2.3 The Proposed Elitism Strategy

In classical elitist strategy, the number of elites are fixed and continued till the genetic algorithm terminates. Our idea is to make ‘ep’ as a variable depends on the age of the population. And it is noted that, the elitist parents what we are assuming at the initial iterations may not the best parents globally, this point makes the proposed approach to keep increasing the number of elites while the iteration grows. Initially we started less number of elite parents (for example 10 % of the population size), over a period of time, the number of elites are gradually increased to reach up to 50 % of the population size. The increment is done with a constant value scheduled to happen at regular interval, say after some ‘q’ number of iterations.

2.4 Elitist Genetic Algorithm Based ELM

The proposed Elitist GA (EGA) strategy is applied to find the optimal weights between input and hidden layers and bias values. The weights has the bound of [−1, 1], so the lbound and ubound takes the values −1 and 1 respectively. The population dimension depends on the number of input variable to ELM. Initially a population is generated with a set of random numbers and these values are fed to ELM and find the classification accuracy as fitness for each chromosome. Then the genetic iteration is continued with the new population as discussed earlier with genetically optimized weights. After termination, the proposed algorithm will provide the optimum weights and bias values for the ELM.

3 Experimental Setup

The performance of the proposed EGA-ELM for SLFN is evaluated on the benchmark datasets described in Table 1, which includes five classification applications. The datasets are received from UCI machine learning repository. Table 2 summarizes the ELM and Elitist GA parameter values used for the experiments.

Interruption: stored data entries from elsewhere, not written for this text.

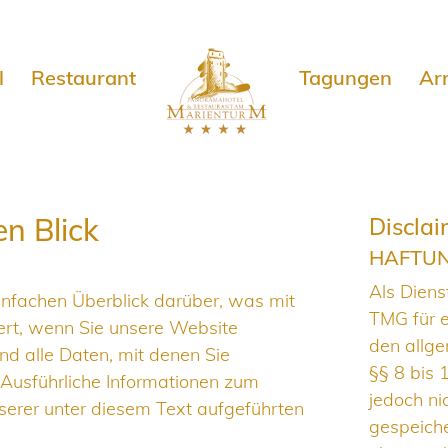
e
l
Restaurant
Tagungen
Ar
en Blick
Disclai
HAFTUN
Als Diens
infachen Überblick darüber, was mit
TMG für e
rt, wenn Sie unsere Website
den allge
d alle Daten, mit denen Sie
§§ 8 bis 
. Ausführliche Informationen zum
jedoch nic
erer unter diesem Text aufgeführten
gespeiche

Table 1 The datasets used for performance evaluation
Table 2 Summary of Ex-ELM and elitist GA parameters settings

4 Results and Discussions

EGA-ELM performance is compared with the evolutionary based ELMs such as SaE-ELM [10], E-ELM [9], LM-SLFN [8], and compared with general Elitist GA based ELM (Elitist-ELM), also with traditional ELM [1], based on classification accuracy measure. Table 3 summarizes the classification accuracy received from each ELM algorithms on different datasets. The results clearly indicate that the proposed EGA-ELM outperforms other ELM approaches in terms of higher classification accuracy. Comparatively, only the EGA-ELM and the Elitist-ELM improves the classification accuracy consistently, the rest of the algorithms’ performance oscillates between a ranges, this way the proposed algorithm proves its stable performance.

Table 3 Summary of classification accuracy from ELM algorithms

5 Conclusions

Extreme Learning Machine (ELM) is one of the fastest learning algorithms used for classification and regression. One of the limitations of ELM is the random choice of input weights, might be results in lower prediction accuracy. Evolutionary algorithms have been implemented to optimize those weights. This paper proposed a novel Elitism based Genetic Algorithm (GA) based weight optimization strategy for ELM. The performance of the proposed algorithms is tested with five datasets from UCI machine learning repository against four other different evolutionary and traditional ELM algorithms. The result shows that the proposed EGA-ELM algorithm surpasses the other algorithms with superior classification accuracy in stable.